Why does it always have to be such a battle?
by Peter Walsh
Chief Executive of AvMA
September 2015
Why AvMA had to threaten a judicial review to correct serious flaws in the Duty of Candour
We might have been excused for cracking open a bottle of champagne or two to celebrate when it was first announced that there was finally to be a statutory Duty of Candour in England. Every government and every Secretary of State had refused to give serious consideration to introducing such a duty over the 24 years since the heroic efforts and sacrifices of the Powell family had graphically illustrated the need following the alleged cover-up of the circumstances of their son Robbie’s death. (Hence the name of our campaign – “Robbie’s law”). Even recommendations from the Health Select Committee in 1999 and the chief medical officer Sir Liam Donaldson in 2003 failed to convince them to take action. They preferred to frown on cover-ups but continue in effect to tolerate them. Jeremy Hunt’s eventual conversion as a result of AvMA’s campaign, bolstered by Sir Robert Francis’s recommendation from the Mid Staffordshire inquiry, which we worked so hard to get, was an historic breakthrough.
However, before this the Government had tried to palm us off with a so-called ‘contractual duty of candour’ – a standard clause in contracts with NHS trusts. Even when the statutory duty was accepted, there was an attempt to restrict it only to cases of death or permanent severe disability. We had to persuade Sir Norman Williams and David Dalton as well as Jeremy Hunt that any significant harm had to be covered, which to their credit they fully accepted. Then we had to persuade the Department of Health that the definition of the threshold for the Duty of Candour used in the CQC regulations had to include incidents that “could lead to” significant harm – not just be restricted to cases where the harm was already clearly evident. They eventually agreed and this was included in the definition applying to NHS bodies (trusts and health authorities) which came into force in November 2014.

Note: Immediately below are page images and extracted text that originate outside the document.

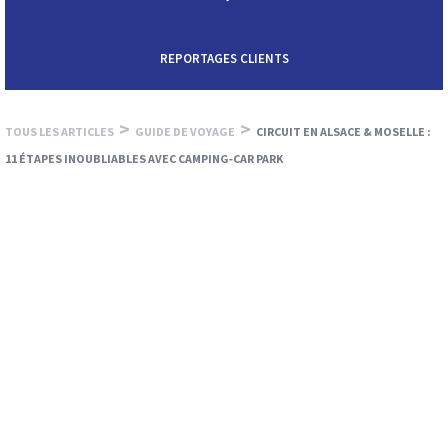
REPORTAGES CLIENTS
>
>
TOUS LES ARTICLES
GUIDE DE VOYAGE
CIRCUIT EN ALSACE & MOSELLE :
11 ÉTAPES INOUBLIABLES AVEC CAMPING‑CAR PARK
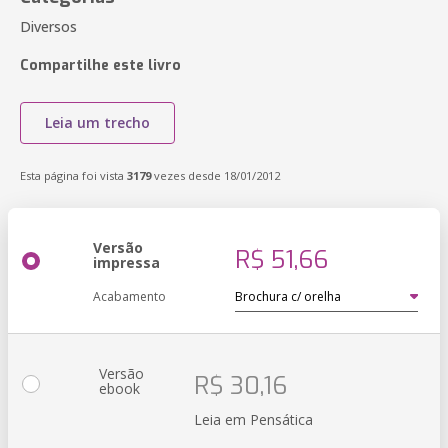
Diversos
Compartilhe este livro
Leia um trecho
Esta página foi vista
3179
vezes desde 18/01/2012
Versão
R$ 51,66
impressa
Acabamento
Versão
R$ 30,16
ebook
Leia em Pensática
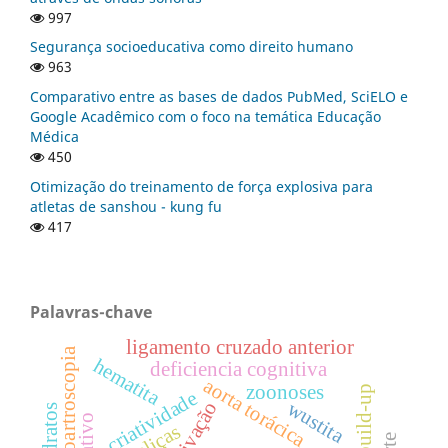
997
Segurança socioeducativa como direito humano
963
Comparativo entre as bases de dados PubMed, SciELO e
Google Acadêmico com o foco na temática Educação
Médica
450
Otimização do treinamento de força explosiva para
atletas de sanshou - kung fu
417
Palavras-chave
ligamento cruzado anterior
videoartroscopia
hematita
deficiencia cognitiva
aorta torácica
zoonoses
build-up
criatividade
wustita
motivação
hidratos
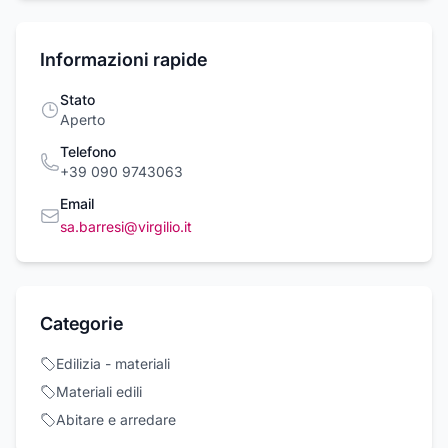
Informazioni rapide
Stato
Aperto
Telefono
+39 090 9743063
Email
sa.barresi@virgilio.it
Categorie
Edilizia - materiali
Materiali edili
Abitare e arredare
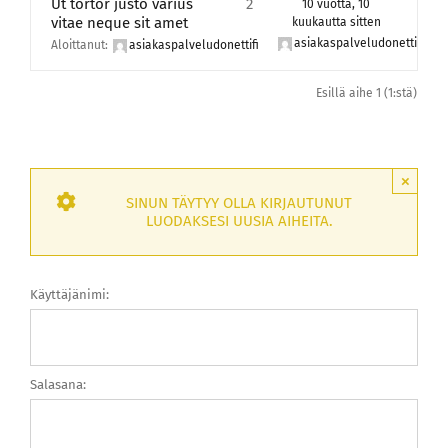
Ut tortor justo varius
2
10 vuotta, 10
vitae neque sit amet
kuukautta sitten
asiakaspalveludonettifi
Aloittanut:
asiakaspalveludonettifi
Esillä aihe 1 (1:stä)
×
SINUN TÄYTYY OLLA KIRJAUTUNUT
LUODAKSESI UUSIA AIHEITA.
Käyttäjänimi:
Salasana:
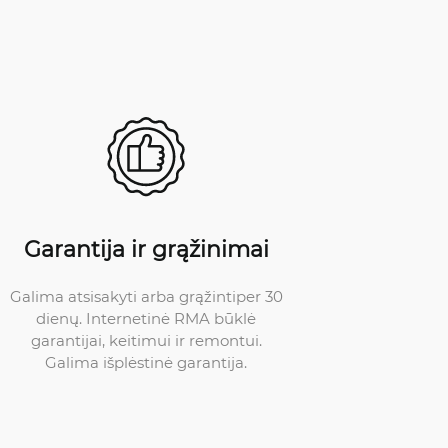
Garantija ir grąžinimai
Galima atsisakyti arba grąžintiper 30
dienų. Internetinė RMA būklė
garantijai, keitimui ir remontui.
Galima išplėstinė garantija.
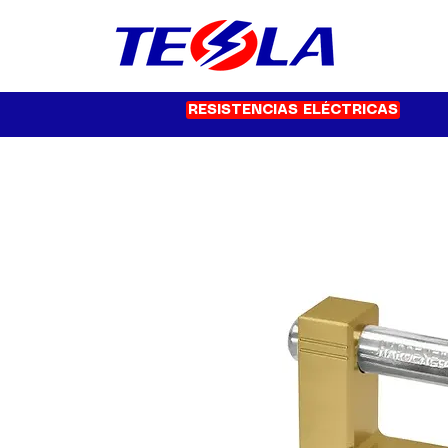
RESISTENCIAS ELÉCTRICAS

However, to our horror, when the draft regulations for primary care and private healthcare were published the Department of Health had created a significantly different definition of a ‘notifiable safety incident’ to apply to NHS primary care and private healthcare providers – something there had been no consultation at all about. Whether due to ‘cock-up’ or ‘conspiracy’ this means that with effect from 1st April 2015 NHS primary care providers and private healthcare providers are not legally obliged to tell patients about incidents which could lead to significant harm, whereas NHS trusts are!
We tried very hard to persuade ministers not to go ahead with this two tier approach, pointing out it is a recipe for chaos and confusion as well as unfair to patients and inconsistent with the NHS Constitution. However they pressed ahead. Only after we had served the Secretary of State with a letter before action threatening a judicial review did we succeed in securing a commitment to consult on creating one consistent definition of the Duty of Candour – the one which currently applies to NHS bodies – applying across sectors. Thankfully this will now happen and hopefully the situation will be put right by early 2016. But it really shouldn’t be such a struggle to get the right attention to detail over something so fundamentally important as the Duty of Candour!